La idea central es brutal en su simpleza: fortalecer a la Contraloría es fortalecer la democracia. Nada de romanticismos administrativos. Es asumir, de una vez, que el Estado necesita ojos despiertos, incluso cuando alumbren rincones incómodos.

Los ejemplos sobran. Más de 2.200 instituciones supervisadas con un presupuesto que cabe en un bolsillo roto. Sumarios que se esfuman apenas alguien entrega su renuncia, como si la culpa también entregara credencial. Fondos públicos que se pierden en fundaciones tan nebulosas que uno podría confundirlas con niebla matinal. Y además, un crimen organizado que ya no toca la puerta: empuja. Frente a eso, el Consejo Asesor no hace magia; ordena el caos. Pide sancionar a exfuncionarios, digitalizar procesos, proteger a quienes se atreven a denunciar y, sobre todo, seguir cada peso público como quien sigue un hilo para no perderse en el bosque.

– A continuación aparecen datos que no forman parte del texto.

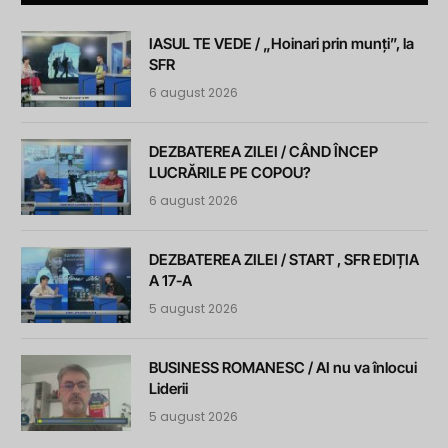
IASUL TE VEDE / „Hoinari prin munți”, la
SFR
6 august 2026
DEZBATEREA ZILEI / CÂND ÎNCEP
LUCRĂRILE PE COPOU?
6 august 2026
DEZBATEREA ZILEI / START , SFR EDIȚIA
A 17-A
5 august 2026
BUSINESS ROMANESC / AI nu va înlocui
Liderii
5 august 2026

Porque la democracia no se sostiene sola. Se riega, se cuida, se defiende. Y hoy defenderla significa darle herramientas reales a quien vigila que el poder no termine goteando por el alcantarillado. Este es el camino: menos ruidoso, sí, pero más honesto. El único que permite reconstruir la confianza antes de que el silencio, otra vez, nos pase por encima.